Nun ist zwar der Arbeitnehmer verpflichtet, über alles Rechenschaft abzulegen und herauszugeben, was er im Rahmen seiner Tätigkeit von Dritten für den Arbeitgeber entgegengenommen hat (Art. 321b OR). Allerdings fallen Trinkgelder und in der Regel die Overtips nicht unter diese Herausgabepflicht, weil sie eben nicht für den Arbeitgeber bestimmt sind. M.a.W. gehören Trinkgelder und Overtips primär demjenigen Arbeitnehmer, der diese Zusatzleistungen in Empfang nimmt. – Möchte der Gast seine Zusatzleistungen einem weiteren Kreis, z.B. auch dem Küchenteam zukommen lassen, hat das empfangenden Servicepersonal diese Weisung zu befolgen. Doch im Alltag leisten die Gäste den Overtip bzw. das Trinkgeld zumeist kommentarlos oder mit der lapidaren Bemerkung: «Stimmt so».

Darf der Gastwirt Regeln über die Verteilung von Trinkgeldern oder Overtips erlassen?
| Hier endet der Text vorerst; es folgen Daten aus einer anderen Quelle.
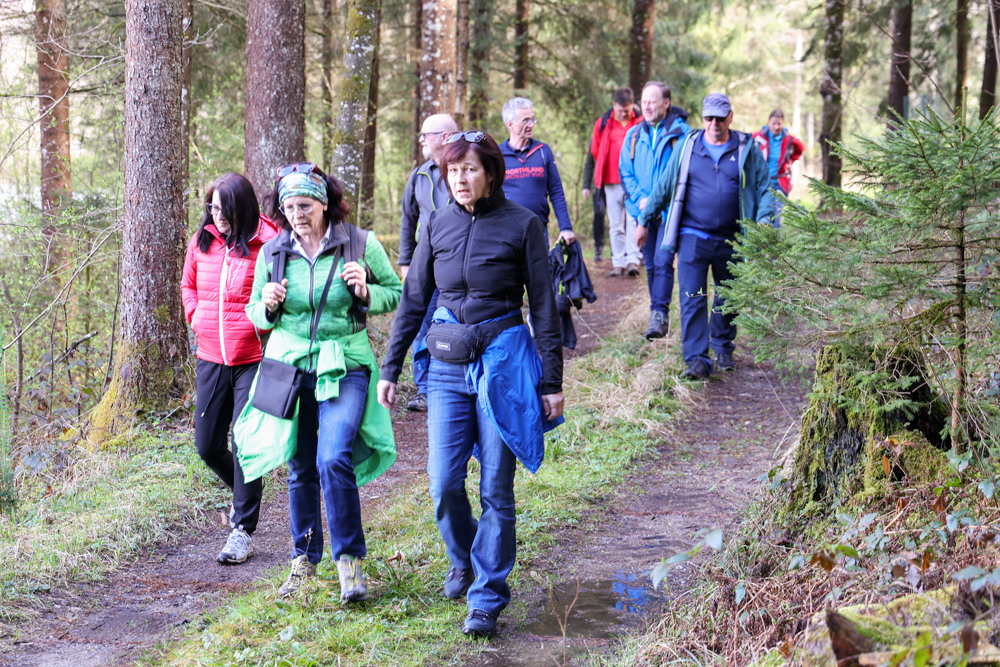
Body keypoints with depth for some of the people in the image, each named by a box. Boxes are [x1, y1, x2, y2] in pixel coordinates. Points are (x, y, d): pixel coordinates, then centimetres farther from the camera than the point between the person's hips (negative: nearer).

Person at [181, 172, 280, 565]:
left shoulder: (266, 244, -10)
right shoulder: (201, 242, 6)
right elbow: (188, 284, 23)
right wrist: (196, 317, 9)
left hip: (254, 359, -5)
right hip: (211, 358, 5)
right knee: (207, 444, 9)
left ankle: (243, 530, 3)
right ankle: (241, 492, 38)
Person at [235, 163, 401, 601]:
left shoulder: (361, 244, -4)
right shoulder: (272, 253, 4)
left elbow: (396, 294, 5)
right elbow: (255, 314, 14)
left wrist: (365, 292, -15)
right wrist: (268, 306, -9)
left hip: (345, 367, -3)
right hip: (290, 367, 3)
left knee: (334, 459, -20)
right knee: (300, 468, 10)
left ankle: (349, 558, -5)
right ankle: (304, 558, 27)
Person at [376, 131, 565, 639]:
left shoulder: (521, 225, -3)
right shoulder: (438, 225, 6)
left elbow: (543, 306, 0)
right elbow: (413, 300, 13)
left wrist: (552, 381, -3)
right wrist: (389, 369, 12)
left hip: (503, 364, -3)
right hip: (447, 367, 3)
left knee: (495, 489, 0)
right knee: (444, 484, -1)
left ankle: (486, 598, 10)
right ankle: (463, 558, 29)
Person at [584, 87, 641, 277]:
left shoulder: (641, 123, 1)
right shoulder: (603, 124, 7)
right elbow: (595, 151, 16)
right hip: (612, 182, 2)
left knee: (633, 220, -10)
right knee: (616, 224, 5)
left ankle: (633, 259, -13)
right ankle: (618, 262, 9)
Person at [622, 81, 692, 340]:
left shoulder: (681, 132, -5)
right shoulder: (634, 135, 10)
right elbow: (625, 172, 11)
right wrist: (640, 198, -5)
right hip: (643, 210, 5)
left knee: (663, 262, -17)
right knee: (651, 266, 10)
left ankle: (660, 314, -19)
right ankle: (658, 317, 20)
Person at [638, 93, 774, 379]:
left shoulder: (746, 149, 3)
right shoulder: (687, 146, 5)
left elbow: (765, 189, 6)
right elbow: (664, 186, 13)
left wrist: (764, 220, -11)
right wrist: (645, 220, 16)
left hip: (730, 241, 1)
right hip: (693, 236, -1)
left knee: (727, 300, 13)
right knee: (692, 299, -10)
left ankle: (723, 349, 33)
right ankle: (696, 360, -13)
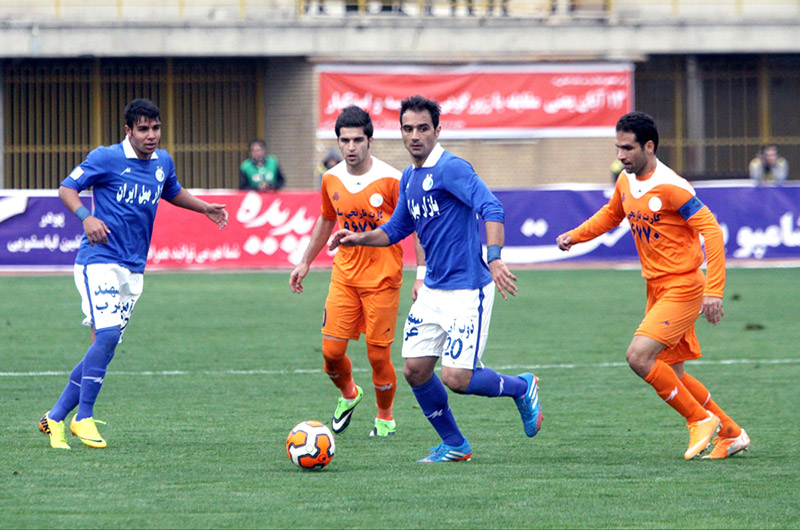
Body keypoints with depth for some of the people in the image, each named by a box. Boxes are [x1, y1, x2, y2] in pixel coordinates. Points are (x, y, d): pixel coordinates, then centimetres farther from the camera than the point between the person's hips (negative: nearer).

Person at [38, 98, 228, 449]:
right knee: (107, 334, -21)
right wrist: (86, 217, -22)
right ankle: (83, 417, -12)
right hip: (100, 260, -7)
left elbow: (173, 193, 32)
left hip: (133, 268, 7)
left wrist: (206, 208, 18)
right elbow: (66, 188, -4)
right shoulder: (106, 158, -7)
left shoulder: (162, 162, 12)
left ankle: (55, 418, 14)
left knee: (105, 345, 4)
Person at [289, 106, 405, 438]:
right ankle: (348, 394, 29)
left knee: (378, 355, -3)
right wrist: (305, 263, 22)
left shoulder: (390, 180, -12)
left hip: (382, 277, -4)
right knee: (332, 350, -4)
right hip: (344, 274, 4)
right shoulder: (331, 180, 3)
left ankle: (385, 416, 22)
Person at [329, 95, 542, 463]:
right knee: (415, 371, 2)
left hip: (467, 291, -8)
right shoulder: (409, 178, 12)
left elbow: (491, 208, -28)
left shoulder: (451, 168, -15)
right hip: (432, 291, 8)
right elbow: (397, 229, 26)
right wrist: (360, 238, 9)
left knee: (457, 379, -12)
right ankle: (454, 445, 21)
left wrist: (495, 258, -40)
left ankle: (522, 388, 17)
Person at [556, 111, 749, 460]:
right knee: (671, 375, 9)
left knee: (639, 355, -20)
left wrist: (713, 290, -27)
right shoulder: (626, 182, 6)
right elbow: (611, 215, 27)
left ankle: (700, 419, -4)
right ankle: (731, 434, 23)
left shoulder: (671, 188, -19)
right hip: (656, 287, 8)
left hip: (682, 287, -8)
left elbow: (711, 231, -20)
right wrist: (575, 236, 10)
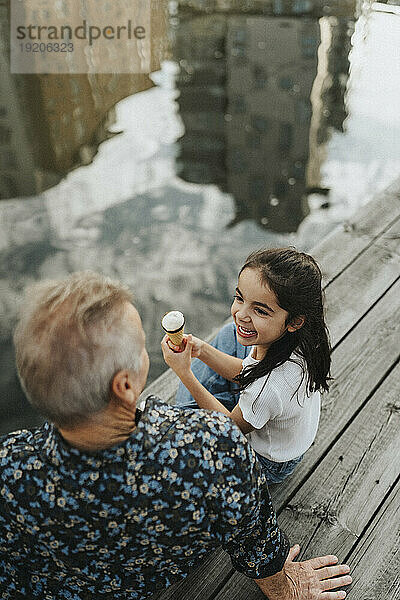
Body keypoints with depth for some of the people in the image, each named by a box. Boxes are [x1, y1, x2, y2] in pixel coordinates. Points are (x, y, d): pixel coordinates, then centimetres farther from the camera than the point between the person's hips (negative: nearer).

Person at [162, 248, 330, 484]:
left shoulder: (272, 386, -43)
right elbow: (246, 371, -3)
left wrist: (184, 373, -24)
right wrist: (202, 350, -16)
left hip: (270, 464, -6)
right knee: (231, 334, 14)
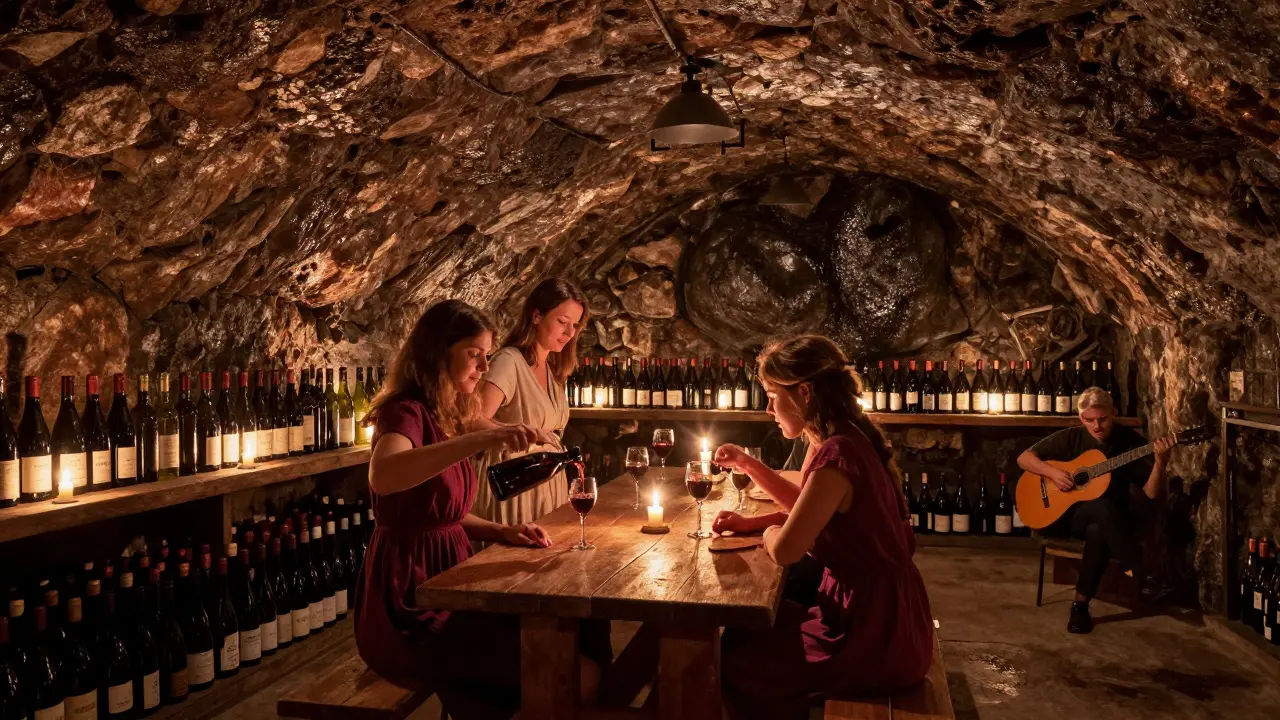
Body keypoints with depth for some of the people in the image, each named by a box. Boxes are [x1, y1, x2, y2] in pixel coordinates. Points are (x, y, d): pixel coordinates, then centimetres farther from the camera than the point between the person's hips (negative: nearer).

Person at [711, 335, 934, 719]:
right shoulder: (841, 440, 5)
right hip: (878, 614, 9)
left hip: (876, 637, -9)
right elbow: (807, 507, 19)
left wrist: (768, 530, -3)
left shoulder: (837, 453, -26)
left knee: (733, 664, 8)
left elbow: (784, 549, -26)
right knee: (745, 631, 22)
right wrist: (748, 464, 10)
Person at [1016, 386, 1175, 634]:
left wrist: (1160, 461, -26)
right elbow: (1024, 458, -2)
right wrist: (1052, 473, -19)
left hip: (1101, 521, 1)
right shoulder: (1070, 438, -3)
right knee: (1104, 507, -35)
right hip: (1061, 515, -1)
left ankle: (1081, 604, -25)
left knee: (1098, 531, -37)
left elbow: (1152, 493, -8)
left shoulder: (1130, 441, -4)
Weil freiwillige Zusatzleistungen der Gäste, wie Trinkgelder und Overtips, grundsätzlich dem Personal gehören, darf der Gastwirt darüber nicht eigenmächtig verfügen und sie etwa zur Minderung seiner Personal- oder anderer Betriebskosten einbehalten. Dies gilt unabhängig von der Zahlungsweise, also ob der Gast bar, elektronisch oder per Rechnung bezahlt. Immerhin darf aber der Arbeitgeber seine Abrechnungskosten und -Kartengebühren in Abzug bringen. Allerdings existieren bezüglich Abrechnung und Verteilung von freiwilligen Kundenleistungen keine gesetzlichen oder gesamtarbeitsvertraglichen Regeln. – Damit der Arbeitgeber über die Verteilung der – ihm nicht gehörenden – Gästeleistungen bestimmen darf, benötigt er die Zustimmung der Angestellten. Dies kann entweder im Einzelarbeitsvertrag oder sinnvollerweise in einem speziellen Pool-Reglement («Tronc») geschehen, welches zum Bestandteil des Arbeitsvertrages erklärt wird. In einem solchen Reglement können die Verwaltung, die Abrechnung und der Verteilschlüssel der gesammelten freiwilligen Kundenleistungen geregelt werden. Denkbar ist auch, dass solche Gelder für Personalaktivitäten oder -events verwendet werden.

Fazit

Der Gastwirt darf also Overtips und Trinkgelder nicht eigenmächtig einbehalten, sondern muss darüber abrechnen. – Richtig gehandhabt ist daher die bargeldlose Bezahlung des Trinkgeldes bzw. des Overtips kein «Trinkgeldkiller», sondern dürfte vielmehr die Tendenz beflügeln, die freiwillige Belohnung seitens des Gastes fair auf das ganze Team zu vertei-len, welches an der erfolgreichen gastronomischen Leistung beteiligt war. – Will hingegen der Gast sicher sein, dass das von ihm besonders geschätzte Personal seinen «Zustupf» tatsächlich erhält, übergibt er diesen Betrag am besten direkt in Bargeld.